ACTIVITY:
Return each line from the items below that contains the word "Salomon". Case counts, so match capitalization exactly.

SOURCE DATA:
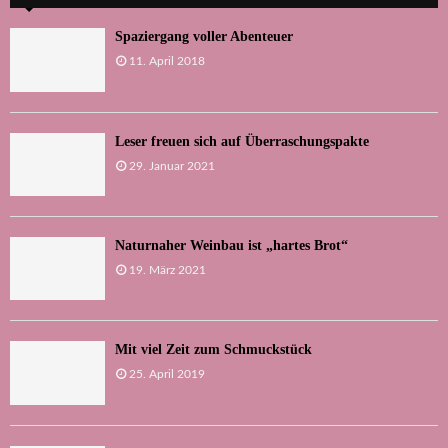
Spaziergang voller Abenteuer
11. April 2018
Leser freuen sich auf Überraschungspakte
29. Januar 2021
Naturnaher Weinbau ist „hartes Brot“
19. März 2021
Mit viel Zeit zum Schmuckstück
25. April 2019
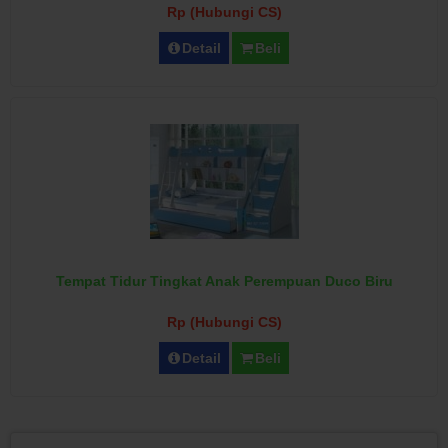
Rp (Hubungi CS)
Detail
Beli
Tempat Tidur Tingkat Anak Perempuan Duco Biru
Rp (Hubungi CS)
Detail
Beli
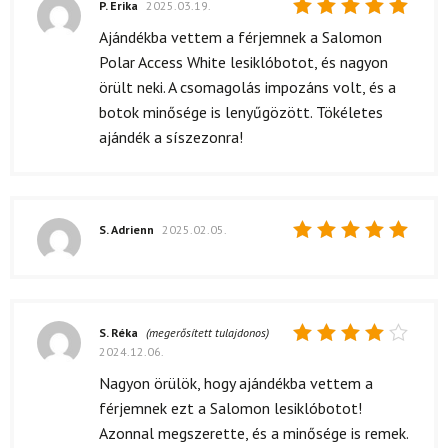
P. Erika
2025.03.19.
Értékelés:
Ajándékba vettem a férjemnek a Salomon
5
/ 5
Polar Access White lesiklóbotot, és nagyon
örült neki. A csomagolás impozáns volt, és a
botok minősége is lenyűgözött. Tökéletes
ajándék a síszezonra!
S. Adrienn
2025.02.05.
Értékelés:
5
/ 5
S. Réka
(megerősített tulajdonos)
2024.12.06.
Értékelés:
4
/ 5
Nagyon örülök, hogy ajándékba vettem a
férjemnek ezt a Salomon lesiklóbotot!
Azonnal megszerette, és a minősége is remek.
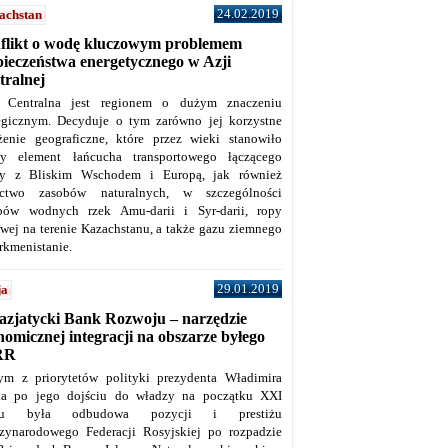
24.02.2019
achstan
flikt o wodę kluczowym problemem
pieczeństwa energetycznego w Azji
tralnej
 Centralna jest regionem o dużym znaczeniu
tegicznym. Decyduje o tym zarówno jej korzystne
żenie geograficzne, które przez wieki stanowiło
y element łańcucha transportowego łączącego
y z Bliskim Wschodem i Europą, jak również
ctwo zasobów naturalnych, w szczególności
bów wodnych rzek Amu-darii i Syr-darii, ropy
owej na terenie Kazachstanu, a także gazu ziemnego
rkmenistanie.
29.01.2019
ja
azjatycki Bank Rozwoju – narzędzie
omicznej integracji na obszarze byłego
RR
ym z priorytetów polityki prezydenta Władimira
na po jego dojściu do władzy na początku XXI
ku była odbudowa pozycji i prestiżu
zynarodowego Federacji Rosyjskiej po rozpadzie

SOLVED EXERCISE:
Ajándékba vettem a férjemnek a Salomon
férjemnek ezt a Salomon lesiklóbotot!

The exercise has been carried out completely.